Daniel Yeboah

Personal information
- Full name: Daniel Nana Yeboah
- Date of birth: 20 July 1984 (age 41)
- Place of birth: Accra, Ghana
- Height: 1.77 m (5 ft 10 in)
- Position: Midfielder

Youth career
- 2000–2001: Liberty Professionals

Senior career*
- Years: Team / Apps / (Gls)
- 2002: Liberty Professionals / 38 / (0)
- 2003–2007: Asante Kotoko / 90 / (5)
- 2006: → Al-Nejmeh (loan) / 3 / (1)
- 2007–2008: Liberty Professionals / 29 / (4)
- 2008–2010: Heart of Lions / 45 / (9)
- 2010–2011: Al-Masry / 13 / (0)
- 2011–2012: Haras El-Hodood / 5 / (0)
- 2012–2013: Al Ittihad / 2 / (0)
- Total:  / 225 / (19)

International career
- 2002–2008: Ghana / 8 / (0)

= Daniel Nana Yeboah =

Ghanaian footballer

Daniel Nana Yeboah (born 20 July 1984) is a Ghanaian former professional footballer who played as a defensive midfielder.
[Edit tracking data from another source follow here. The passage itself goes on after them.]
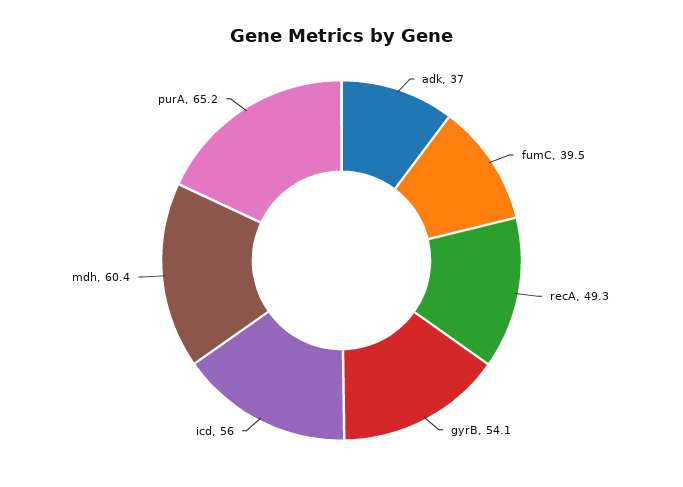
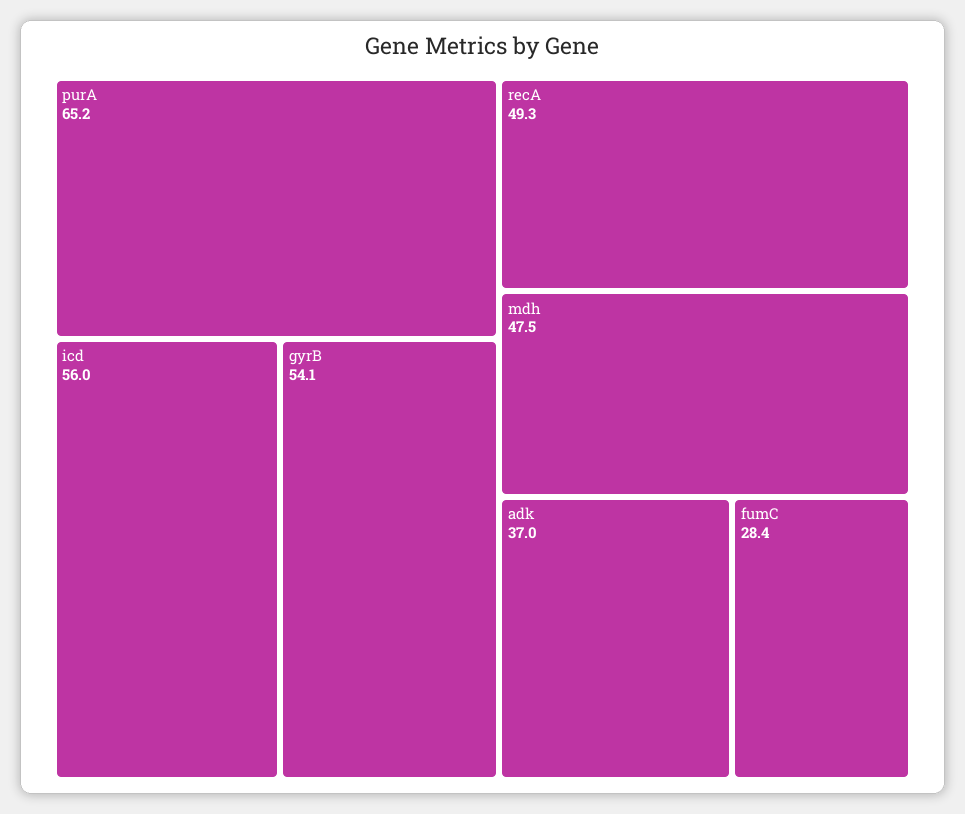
fumC: 39.5 -> 28.4
mdh: 60.4 -> 47.5

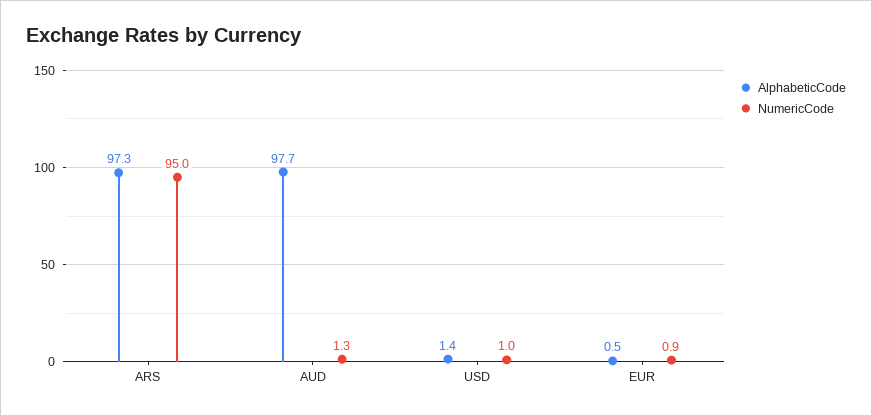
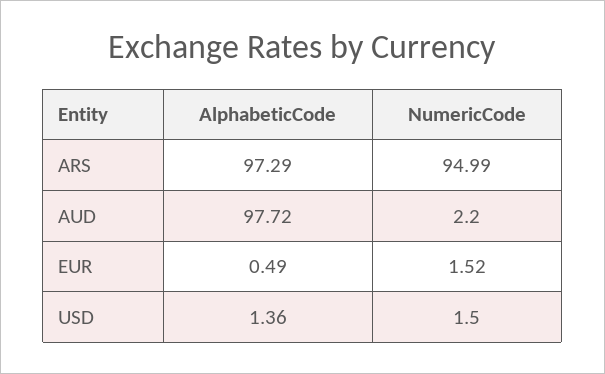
NumericCode, AUD: 1.3 -> 2.2
NumericCode, USD: 1 -> 1.5
NumericCode, EUR: 0.9 -> 1.52

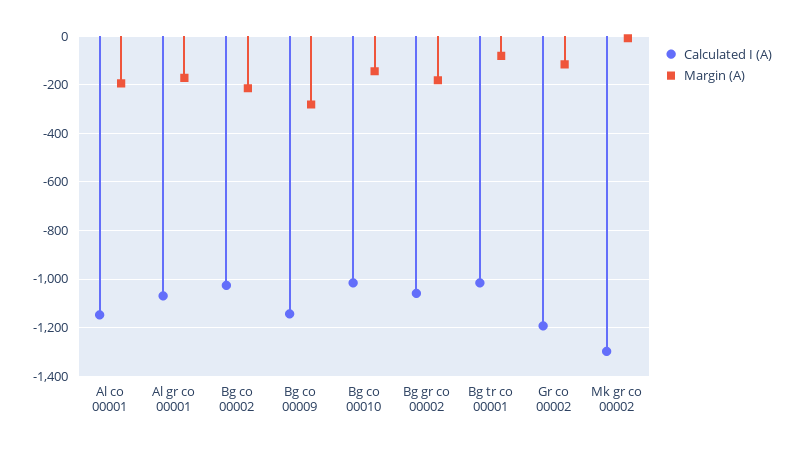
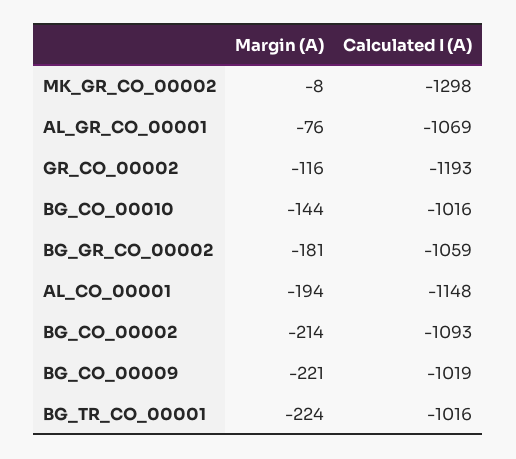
Margin (A), Al gr co 00001: -175 -> -76
Calculated I (A), Bg co 00002: -1025 -> -1093
Calculated I (A), Bg co 00009: -1150 -> -1019
Margin (A), Bg co 00009: -275 -> -221
Margin (A), Bg tr co 00001: -75 -> -224

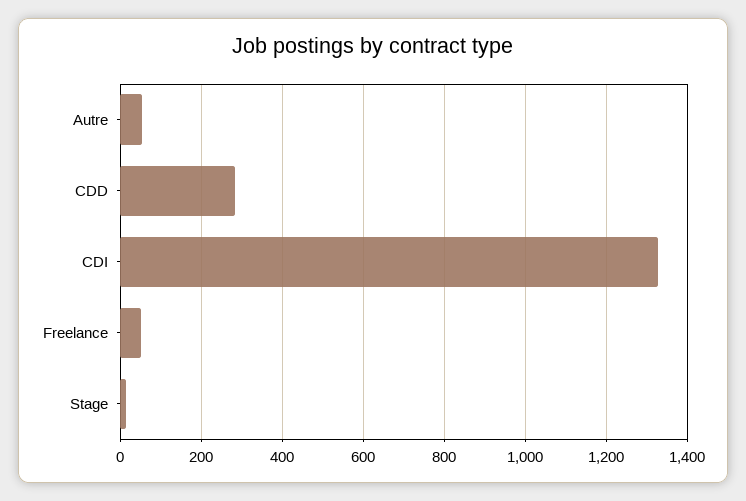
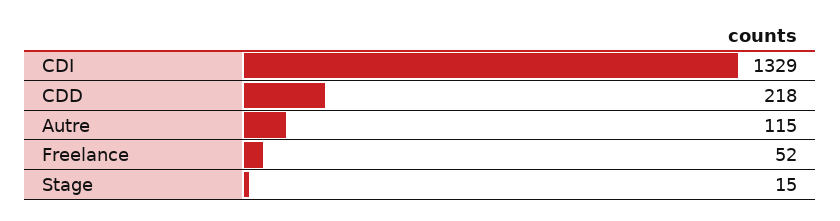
Autre: 60 -> 115
CDD: 280 -> 218

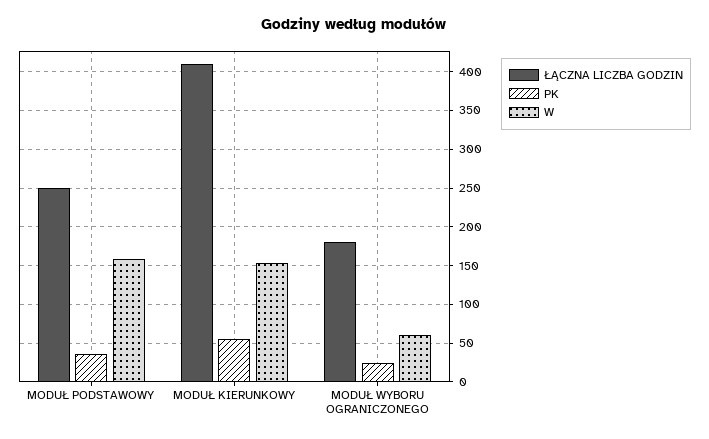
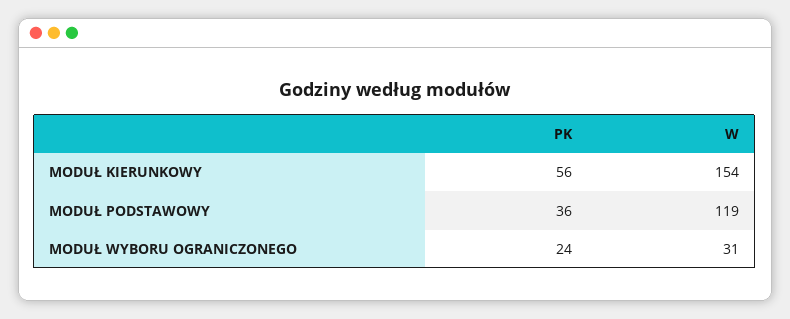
ŁĄCZNA LICZBA GODZIN, MODUŁ PODSTAWOWY: 250 -> none
W, MODUŁ PODSTAWOWY: 160 -> 119
ŁĄCZNA LICZBA GODZIN, MODUŁ KIERUNKOWY: 410 -> none
ŁĄCZNA LICZBA GODZIN, MODUŁ WYBORU OGRANICZONEGO: 180 -> none
W, MODUŁ WYBORU OGRANICZONEGO: 60 -> 31

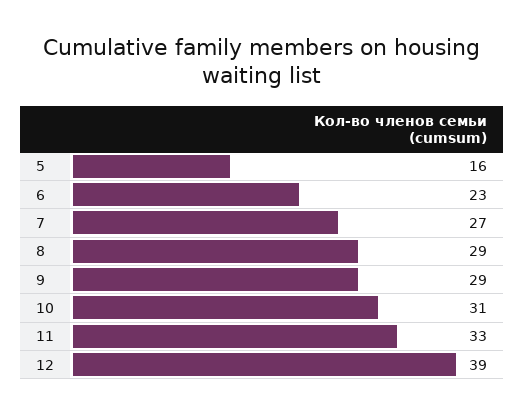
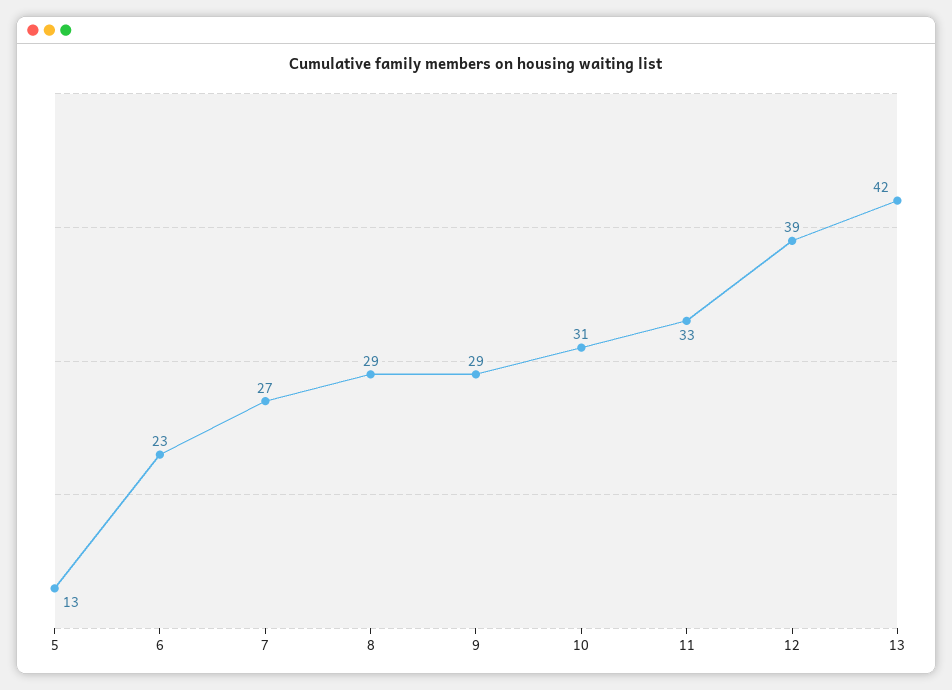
5: 16 -> 13
13: none -> 42

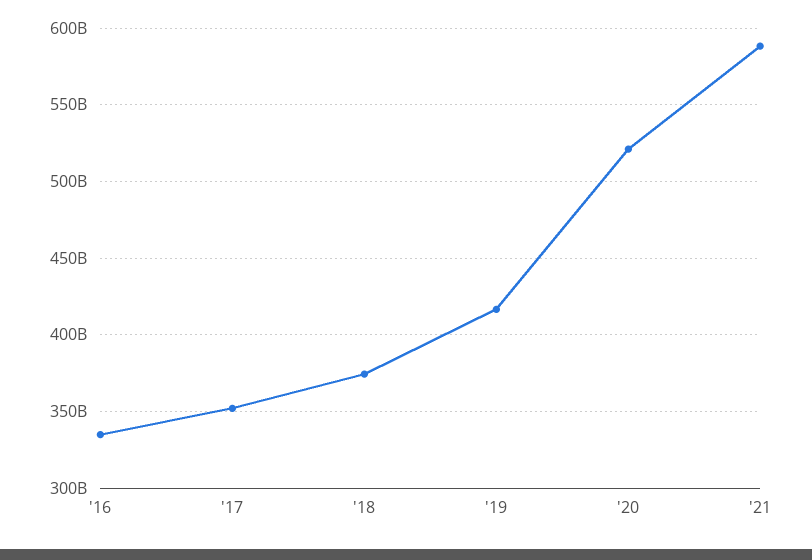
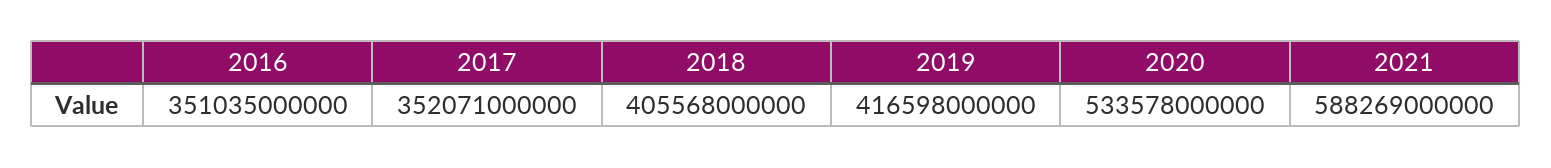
'16: 335000000000 -> 351035000000
'18: 375000000000 -> 405568000000
'20: 520000000000 -> 533578000000

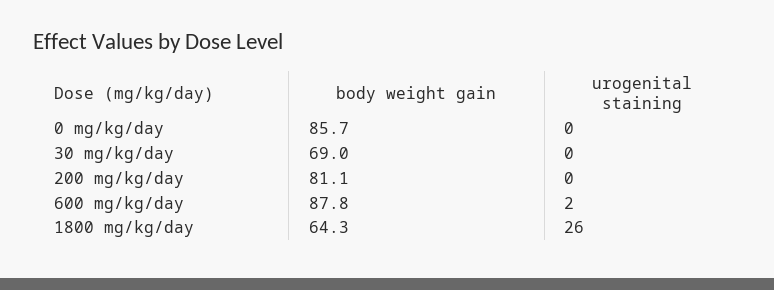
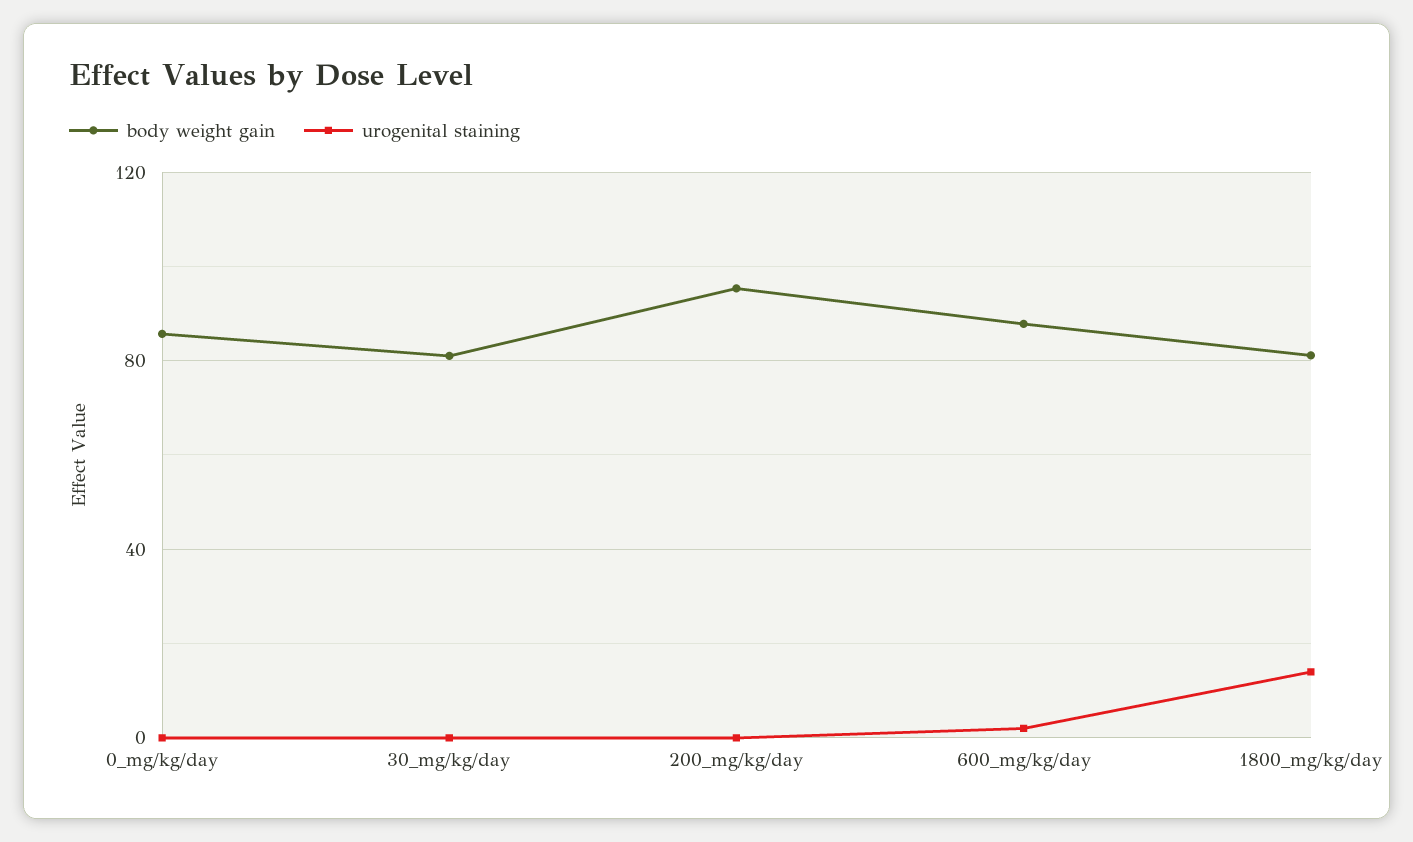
body weight gain, 30 mg/kg/day: 69 -> 80
body weight gain, 200 mg/kg/day: 81.1 -> 95
body weight gain, 1800 mg/kg/day: 64.3 -> 80
urogenital staining, 1800 mg/kg/day: 26 -> 15

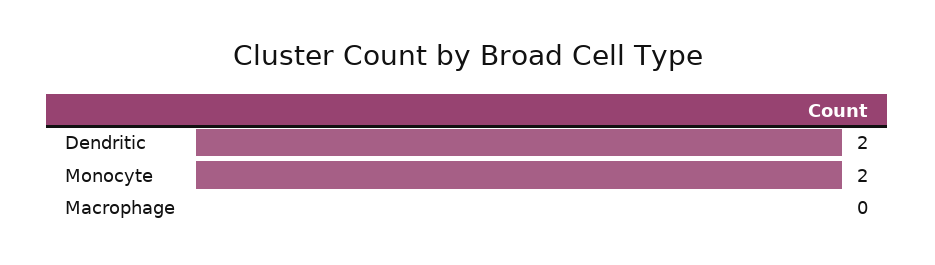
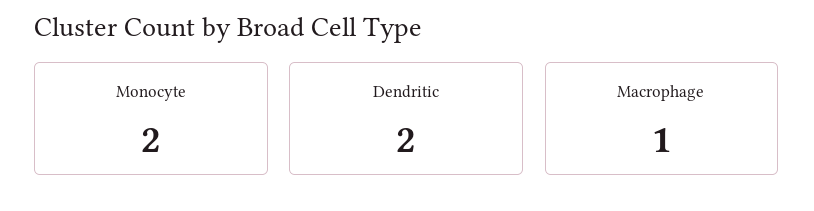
Macrophage: 0 -> 1

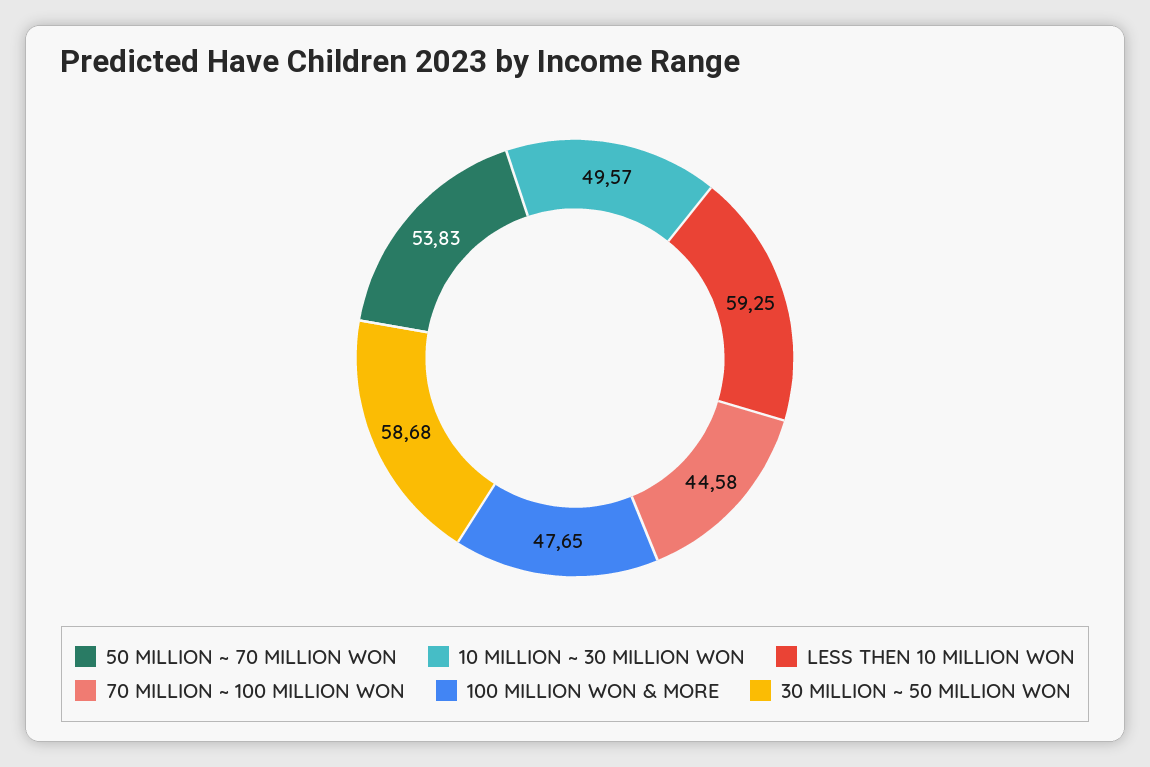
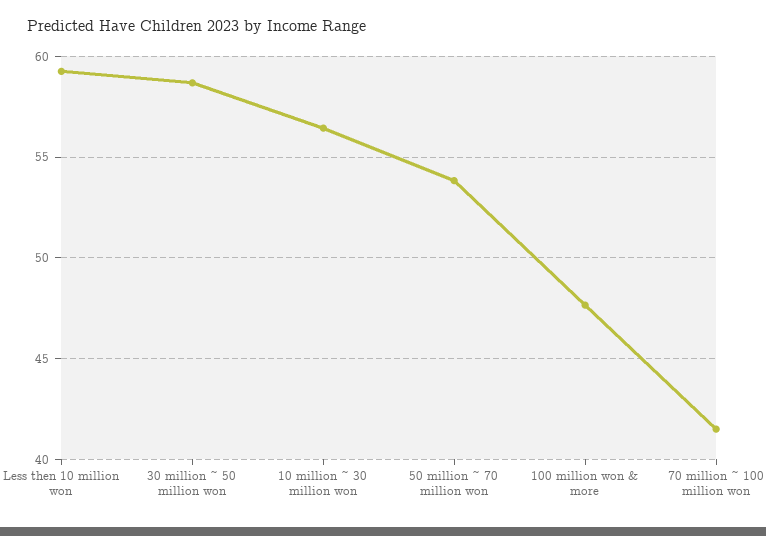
10 MILLION ~ 30 MILLION WON: 49.57 -> 56.5
70 MILLION ~ 100 MILLION WON: 44.58 -> 41.5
Between 2002 and 2008, he made six appearances for the Ghana national team.

==Club career==
In July 2012, Yeboah joined Egyptian side Al Ittihad on a two-year contract.

==International career==
Yeboah was a member of the Ghana national team. He made his debut for the Black Stars in 2002, was inactive for four years and was recalled for the game on 11 October 2008 against Lesotho.